The brothers celebrated again, only to watch the buck kick one last time and dislodge himself from the small tree. Johnny watched helplessly as the deer disappeared into the deep water. I immediately ran downstream about 125 yards to a wide spot with less current. After 15 minutes of frantic searching, the buck's tail bobbed up in front of me, he said.
The deer snagged on bottom about 20 yards out into the cold water. Both brothers attempted to work their way out to the buck but ended up turning back. They stood on the bank and tried to think of a way to retrieve the deer. After tying a safety harness to a rope Tommy retrieved from his truck, the hunters were able to toss it out and snag the buck.
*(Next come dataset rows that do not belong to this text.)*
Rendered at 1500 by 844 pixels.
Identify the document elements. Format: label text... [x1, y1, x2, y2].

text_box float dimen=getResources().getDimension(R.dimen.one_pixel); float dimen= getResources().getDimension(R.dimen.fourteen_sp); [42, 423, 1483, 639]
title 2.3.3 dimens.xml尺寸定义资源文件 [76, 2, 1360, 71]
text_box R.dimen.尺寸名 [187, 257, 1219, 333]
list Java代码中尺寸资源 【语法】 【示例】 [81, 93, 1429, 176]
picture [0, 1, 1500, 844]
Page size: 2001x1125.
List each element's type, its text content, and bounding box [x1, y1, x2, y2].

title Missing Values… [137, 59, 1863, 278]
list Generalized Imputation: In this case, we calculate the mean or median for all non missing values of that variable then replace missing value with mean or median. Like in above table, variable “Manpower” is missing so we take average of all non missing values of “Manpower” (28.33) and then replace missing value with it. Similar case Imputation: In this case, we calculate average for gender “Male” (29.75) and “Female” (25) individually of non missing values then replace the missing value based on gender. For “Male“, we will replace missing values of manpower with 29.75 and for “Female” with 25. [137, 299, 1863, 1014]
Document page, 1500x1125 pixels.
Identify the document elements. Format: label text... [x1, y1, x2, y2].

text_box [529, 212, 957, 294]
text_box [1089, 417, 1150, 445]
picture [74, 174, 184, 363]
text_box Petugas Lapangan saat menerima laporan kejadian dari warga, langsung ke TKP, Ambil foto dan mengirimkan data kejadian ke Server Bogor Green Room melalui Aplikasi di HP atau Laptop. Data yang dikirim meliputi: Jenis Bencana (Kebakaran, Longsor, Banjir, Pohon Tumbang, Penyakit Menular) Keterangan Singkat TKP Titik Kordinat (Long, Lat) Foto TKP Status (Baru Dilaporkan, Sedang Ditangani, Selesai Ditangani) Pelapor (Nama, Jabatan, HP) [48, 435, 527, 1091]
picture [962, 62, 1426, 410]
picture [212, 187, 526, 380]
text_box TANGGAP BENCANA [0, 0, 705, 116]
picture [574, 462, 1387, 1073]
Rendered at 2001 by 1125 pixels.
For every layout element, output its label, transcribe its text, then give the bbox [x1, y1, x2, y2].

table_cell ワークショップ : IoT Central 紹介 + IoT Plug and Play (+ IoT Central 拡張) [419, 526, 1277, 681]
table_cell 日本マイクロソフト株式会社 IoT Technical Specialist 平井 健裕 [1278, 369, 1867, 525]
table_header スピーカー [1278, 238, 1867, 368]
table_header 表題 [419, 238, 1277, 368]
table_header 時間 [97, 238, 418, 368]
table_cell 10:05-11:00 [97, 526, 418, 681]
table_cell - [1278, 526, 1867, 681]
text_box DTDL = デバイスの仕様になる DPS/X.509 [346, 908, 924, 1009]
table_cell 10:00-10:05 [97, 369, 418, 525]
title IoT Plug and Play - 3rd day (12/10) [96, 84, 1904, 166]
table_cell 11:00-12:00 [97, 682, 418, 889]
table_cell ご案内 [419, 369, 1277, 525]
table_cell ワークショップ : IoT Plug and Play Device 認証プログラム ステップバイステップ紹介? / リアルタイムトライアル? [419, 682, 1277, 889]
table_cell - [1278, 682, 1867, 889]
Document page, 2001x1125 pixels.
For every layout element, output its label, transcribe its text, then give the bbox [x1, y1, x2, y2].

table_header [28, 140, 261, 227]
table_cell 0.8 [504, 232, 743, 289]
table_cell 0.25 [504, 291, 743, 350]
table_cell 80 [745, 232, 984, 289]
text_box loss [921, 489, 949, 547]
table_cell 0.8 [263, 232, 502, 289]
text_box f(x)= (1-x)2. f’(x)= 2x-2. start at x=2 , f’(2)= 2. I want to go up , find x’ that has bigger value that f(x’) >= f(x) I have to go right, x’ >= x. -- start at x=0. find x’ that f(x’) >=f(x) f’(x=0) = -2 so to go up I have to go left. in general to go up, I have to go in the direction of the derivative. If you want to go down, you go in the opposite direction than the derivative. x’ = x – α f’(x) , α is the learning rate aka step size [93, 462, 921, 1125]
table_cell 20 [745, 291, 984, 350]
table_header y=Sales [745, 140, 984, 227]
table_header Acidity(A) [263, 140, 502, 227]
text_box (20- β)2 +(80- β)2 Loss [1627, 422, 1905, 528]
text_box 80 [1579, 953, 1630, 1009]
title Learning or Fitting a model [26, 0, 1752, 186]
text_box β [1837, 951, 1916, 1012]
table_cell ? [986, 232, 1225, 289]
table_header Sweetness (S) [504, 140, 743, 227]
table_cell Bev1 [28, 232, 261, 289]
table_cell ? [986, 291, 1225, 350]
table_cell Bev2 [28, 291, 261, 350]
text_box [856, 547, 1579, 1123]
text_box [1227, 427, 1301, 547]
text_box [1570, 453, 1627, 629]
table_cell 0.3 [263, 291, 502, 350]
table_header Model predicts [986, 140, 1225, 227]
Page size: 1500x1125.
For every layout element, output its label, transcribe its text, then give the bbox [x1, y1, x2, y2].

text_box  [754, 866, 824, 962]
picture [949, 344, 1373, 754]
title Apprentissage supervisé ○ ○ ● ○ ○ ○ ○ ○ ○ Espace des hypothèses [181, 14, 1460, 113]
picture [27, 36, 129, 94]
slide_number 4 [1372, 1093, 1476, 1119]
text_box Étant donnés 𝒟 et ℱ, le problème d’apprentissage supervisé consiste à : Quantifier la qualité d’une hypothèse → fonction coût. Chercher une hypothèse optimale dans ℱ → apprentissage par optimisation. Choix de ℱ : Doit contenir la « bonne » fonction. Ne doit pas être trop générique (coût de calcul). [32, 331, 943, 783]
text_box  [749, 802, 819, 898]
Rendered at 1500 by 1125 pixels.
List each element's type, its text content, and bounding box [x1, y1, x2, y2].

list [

Slowly the hunters eased the buck to the bank, finally getting their hands on the massive deer.
I just feel really blessed to take a buck like this, but also to do it with my brother in the tree with me, Johnny said. We have been really lucky the last few years to get to hunt together and be there to enjoy each other's success.
The buck was massive. The typical 8-point frame dwarfed the frame on the big 16-point Johnny had killed just two years prior. With a green gross score of 186 4/8, and a net Boone and Crockett green score of 172 2/8, his buck will rank in the top 50 all-time whitetails killed in Ohio, according to the Pope and Young Club. Factor in all those inches of antler on a typical 8-point frame, and it's easy to see how the Ferrell buck will go down as one of the largest 8-points ever killed in the state.